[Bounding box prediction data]
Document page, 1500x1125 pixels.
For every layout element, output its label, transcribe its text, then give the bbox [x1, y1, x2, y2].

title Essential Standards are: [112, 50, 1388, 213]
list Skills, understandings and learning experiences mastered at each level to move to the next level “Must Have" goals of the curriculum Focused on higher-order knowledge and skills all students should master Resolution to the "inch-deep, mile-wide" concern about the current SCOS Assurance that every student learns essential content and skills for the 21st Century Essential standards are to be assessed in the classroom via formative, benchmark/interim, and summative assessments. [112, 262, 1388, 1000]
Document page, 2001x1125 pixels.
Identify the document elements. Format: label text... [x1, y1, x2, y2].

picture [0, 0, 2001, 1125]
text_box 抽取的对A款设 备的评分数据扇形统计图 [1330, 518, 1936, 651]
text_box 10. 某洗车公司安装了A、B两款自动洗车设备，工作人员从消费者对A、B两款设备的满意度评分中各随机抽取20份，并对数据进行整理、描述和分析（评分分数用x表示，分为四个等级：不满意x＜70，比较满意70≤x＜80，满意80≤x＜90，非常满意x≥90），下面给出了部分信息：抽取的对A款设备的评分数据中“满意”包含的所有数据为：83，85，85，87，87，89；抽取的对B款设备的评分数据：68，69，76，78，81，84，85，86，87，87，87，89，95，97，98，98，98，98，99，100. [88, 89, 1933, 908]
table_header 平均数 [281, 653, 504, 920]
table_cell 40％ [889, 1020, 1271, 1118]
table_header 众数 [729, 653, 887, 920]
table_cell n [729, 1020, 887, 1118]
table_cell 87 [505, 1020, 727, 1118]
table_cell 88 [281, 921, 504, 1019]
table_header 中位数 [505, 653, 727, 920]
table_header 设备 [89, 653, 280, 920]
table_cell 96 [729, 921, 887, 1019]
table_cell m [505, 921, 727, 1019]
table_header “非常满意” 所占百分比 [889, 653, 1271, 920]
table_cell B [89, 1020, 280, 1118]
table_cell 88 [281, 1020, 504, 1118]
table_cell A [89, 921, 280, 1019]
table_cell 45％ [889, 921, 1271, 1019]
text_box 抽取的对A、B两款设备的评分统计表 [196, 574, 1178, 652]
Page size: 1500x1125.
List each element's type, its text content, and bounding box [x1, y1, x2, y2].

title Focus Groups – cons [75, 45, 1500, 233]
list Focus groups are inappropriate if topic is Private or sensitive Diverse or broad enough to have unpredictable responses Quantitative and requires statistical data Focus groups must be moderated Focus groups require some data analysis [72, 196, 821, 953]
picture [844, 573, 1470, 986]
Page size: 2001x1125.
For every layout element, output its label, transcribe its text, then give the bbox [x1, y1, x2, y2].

AIM OF THE TASK: The answer should be nothing but the number of lines above that contain "pixels".

SOLUTION: 2